For once we managed to keep the birds off most of the Redcurrant bushes this year. So the waste pulp and few spoiled berries went out for the animals. This single berry got left by several visitors.
This is a Comma Butterfly (the white 'comma' giving it is name just visible on the lower surface of the right wing). This was on Hop Sedge where we now see them most years in the spring/summer. We used to only see them on windfall apples in the orchard in the Autumn.
A Ringlet butterfly poised delicately on a Hop Sedge frond.
Continuing the saga of the Grass snake under the Corrugated Iron sheet, here it
is uncurling to escape our disturbance by going down a nearby Mousehole. But the
surprise was that is promptly re-appeared half a metre away at another mousehole
while the tail end was still entering this hole.
But unfortunately total failure at getting the 'hole' event on camera :-(
At last - a pic of the whole Grass Snake coiled up to warm itself under the corrugated iron sheet.
The flowers on the Privet hedges barely last a couple of weeks. The Butterflies make the most of it. This is a Small Tortoiseshell probing a floret.
A drone Fly also feeds from the short lived white privet blossom. Some of the florets here have already 'turned'.
A Red Kite flies quite low overhead.
This montage of the kite flying overhead is at 10fps (tenth of a second between images) but even so we have closed the gaps.
This montage of the kite flying overhead is at 10fps (tenth of a second between images) and the clouds allow an accurately spaced montage.
In the warm morning sunshine little beetles wander round an Oxeye daisy flower.
A Marmalade Hover-fly stops off for a feed at this Oxeye Daisy flower.
The little clump of fiery 'Fox and Cubs' in our front 'garden' coming to the end of their flowering ...
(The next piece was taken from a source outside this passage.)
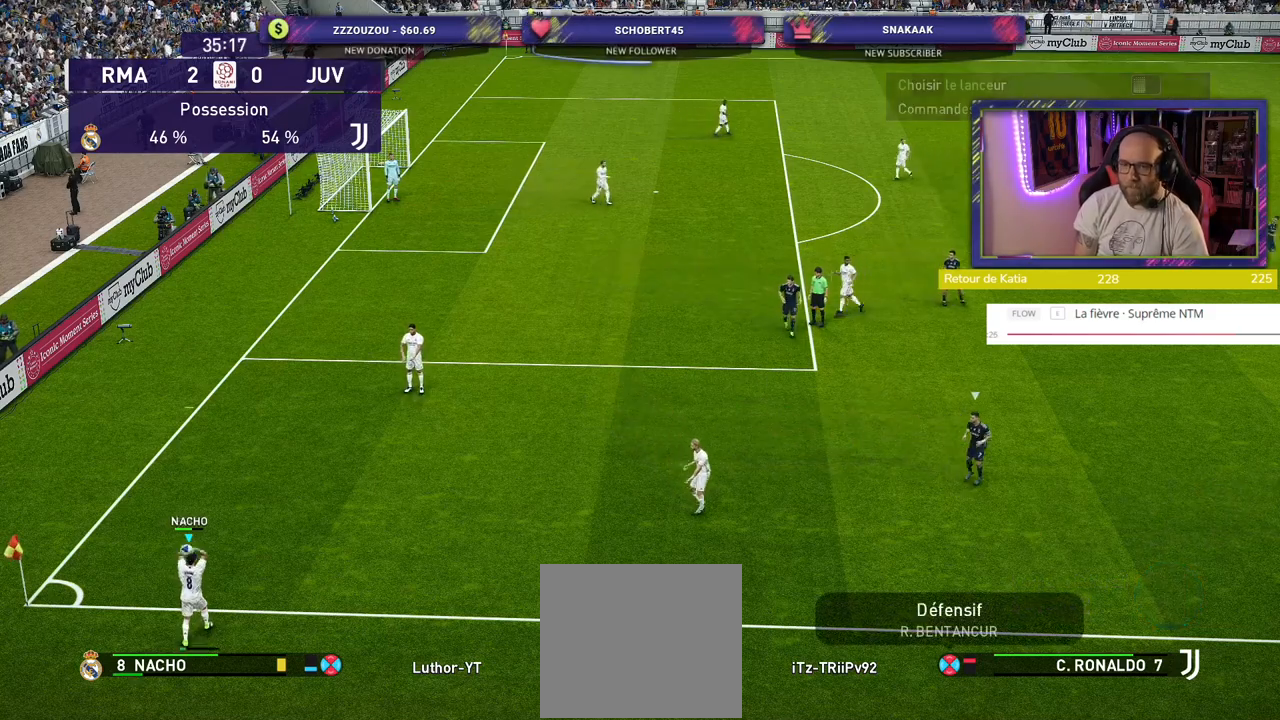
{"buttons": [], "left_stick": "center", "right_stick": "center", "events": []}
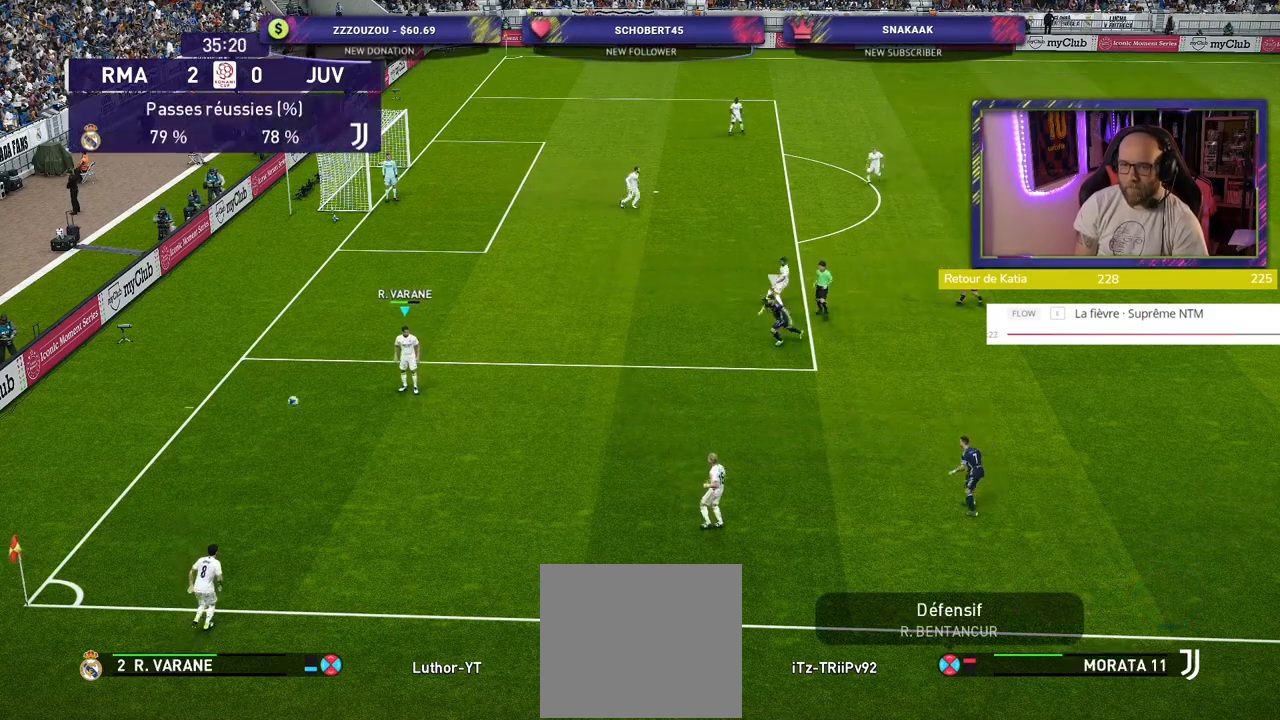
{"buttons": [], "left_stick": "up-left", "right_stick": "center", "events": [[80, "left_stick", "up-left"]]}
... as the blowsy Mallow Flowers take over the same patch.
Both self-set, and both welcome to our chaotic garden.
This is called Scorpion Fly - only the male has the curled tail that gives the species it's common name. And no, it isn't a stinger!
A female Beautiful Demoiselle Damselfly (judging from the brown wings not the very similar female Banded) flicking her wings momentarily so you can see them spread out.
A detail from another female Beautiful Demoiselle Damselfly highlighting the wonderful intricacy of the veins in the wings.
A male Banded Demoiselle Damselfly beautifully poised on a leaf.
30 hours after the sighting of a pregnant Reeve's Muntjac Deer we were delighted to spot this mother Muntjac feeding what looks to us like a very new Fawn. Mother was spending a lot of time licking the damp and tousled fur and assiduously cleaning it. Here the Fawn is suckling from the milk-bar.
A clear portrait of the little 'Bambi', tip of the pink tongue protruding.
Mother licking the youngster assiduously, spending time to lick the Anus to encourage it to defecate.
9 hours later the CCTV shows us the return of the little Reeve's Muntjac Deer family. As the day faded we saw this funny moment when the Fawn disappointedly checked out Dad for the presence of a milk-bar!